▶ [Zu erledigende Aufgaben]:
1. Welche Kommunikationswege sollte die NSA gemäß dem im Auszug über das Abhören bei der UNO genannten Memo überwachen? Nennen Sie alle.
2. Setzen Sie den Auszug über das Abhören bei der UNO im Anschluss an seine letzte Zeile fort.

▶ [Ausgewählter Auszug]:
In einem BBC-Radiointerview am Donnerstag erklärte die ehemalige britische Ministerin für Entwicklungsfragen, Clare Short , dass der britische Geheimdienst Kofi Annan abgehört hätte. Sie habe einige Gesprächsabschriften sogar selbst gesehen. Auf gezielte Nachfrage der BBC, ob sie auch bestätigen könne, dass tatsächlich britische Spione angewiesen worden waren, innerhalb der UNO Personen wie Annan auszukundschaften, antwortete Short mit Nachdruck: "Ja, absolut". Angeblich war das Büro des UNO-Chefs im Vorfeld des Irak-Krieges zeitweise verwanzt.

Eine ähnlich fragwürdige Aktion war bereits beim amerikanischen Geheimdienst NSA aufgedeckt worden. So wurde dem britischen Observer im Frühjahr 2003 ein Memo eines hochrangigen NSA-Offiziers zugespielt, wonach die NSA alle UN-Sicherheitsrats-Mitglieder außer denen der USA und Großbritanniens abhören sollte. Konkret war die Rede von der Überwachung von Telefonen im Büro und Zuhause sowie Emails. Damals setzten die USA alles daran, eine UN-Resolution, die sie zum Irak-Krieg ermächtigen würde, zu erwirken (vgl. Lauschangriff auf die Delegierten des UN-Sicherheitsrats)

Werden peinliche Kriegs-Details vertuscht?

▶ [Datensätze]:

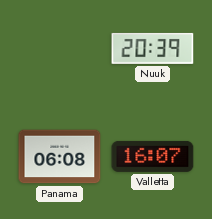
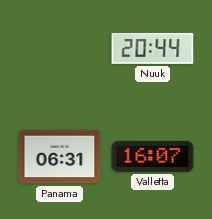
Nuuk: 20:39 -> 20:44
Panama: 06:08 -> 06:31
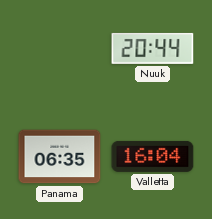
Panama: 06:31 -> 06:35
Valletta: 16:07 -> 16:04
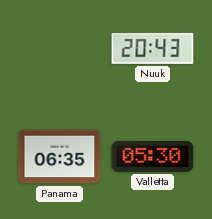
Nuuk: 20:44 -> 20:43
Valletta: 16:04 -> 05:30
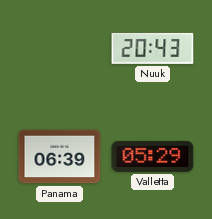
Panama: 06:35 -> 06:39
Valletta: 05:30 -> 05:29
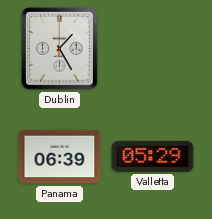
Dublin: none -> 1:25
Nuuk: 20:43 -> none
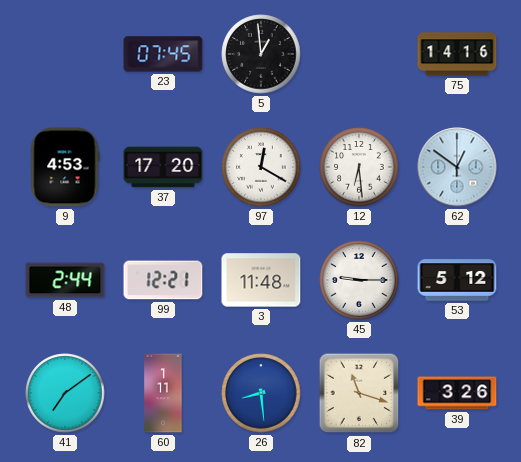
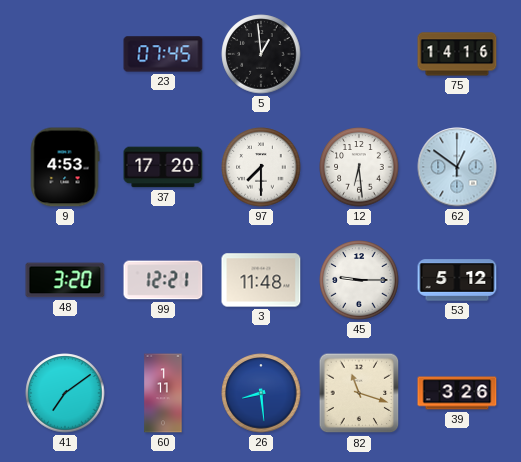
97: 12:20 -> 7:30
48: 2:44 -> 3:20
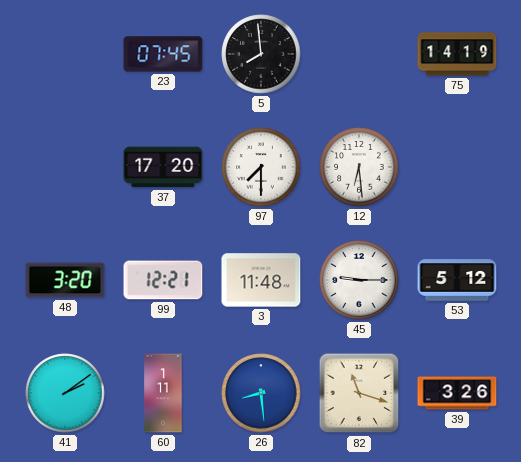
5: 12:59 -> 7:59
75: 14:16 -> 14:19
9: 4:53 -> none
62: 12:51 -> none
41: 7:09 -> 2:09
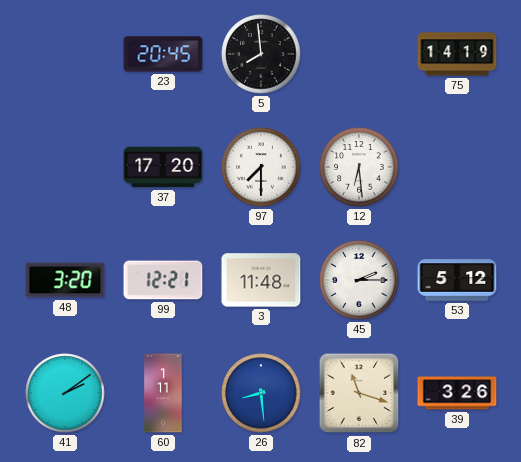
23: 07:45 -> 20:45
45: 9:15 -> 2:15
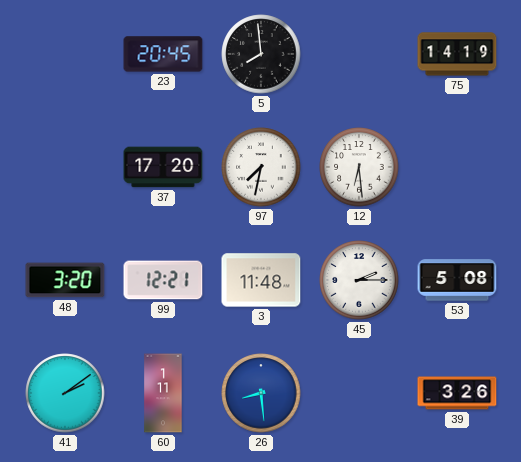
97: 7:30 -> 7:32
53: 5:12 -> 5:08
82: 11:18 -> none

▶ [Antworten je Aufgabe]:
1.
- Telefone im Büro
- Telefone zuhause
- Emails

2.
Genau dieser "Skandal" war der eigentliche Anlass für das BBC-Interview mit Clare Short. Die Spitzelaffäre flog nämlich einst durch eine ehemalige Übersetzerin des britischen Geheimdienstes auf. Die 29-jährige Katherine Gun wurde beschuldigt, die "Top-Secret"-Mitteilung des hochrangigen US-Geheimdienstmitarbeiters Frank Kozas dem britischen Observer zugespielt zu haben. Sie verteidigte ihre Indiskretion als Gewissensentscheidung. Es sei ihr nicht möglich gewesen, Stillschweigen über die "Untergrabung des demokratischen Prozesses bei der UNO" zu bewahren. Die Anklage gegen Gun wurde kürzlich aber überraschend aus Beweismangel fallen gelassen. Presse und Oppositionsparteien vermuten allerdings, dass die Regierung Blair in dieser Causa intervenierte, um ein Bekannt werden weiterer entlarvender Informationen über Vorgänge im Vorfeld des Irak-Kriegs zu vermeiden. So hatten die Anwälte Guns eine Offenlegung eines Gutachtens von Generalstaatsanwalt Lord Goldsmith über die Rechtmäßigkeit eines Krieges gegen den Irak gefordert. Das wurde von Ministern der Regierung wiederholt abgelehnt.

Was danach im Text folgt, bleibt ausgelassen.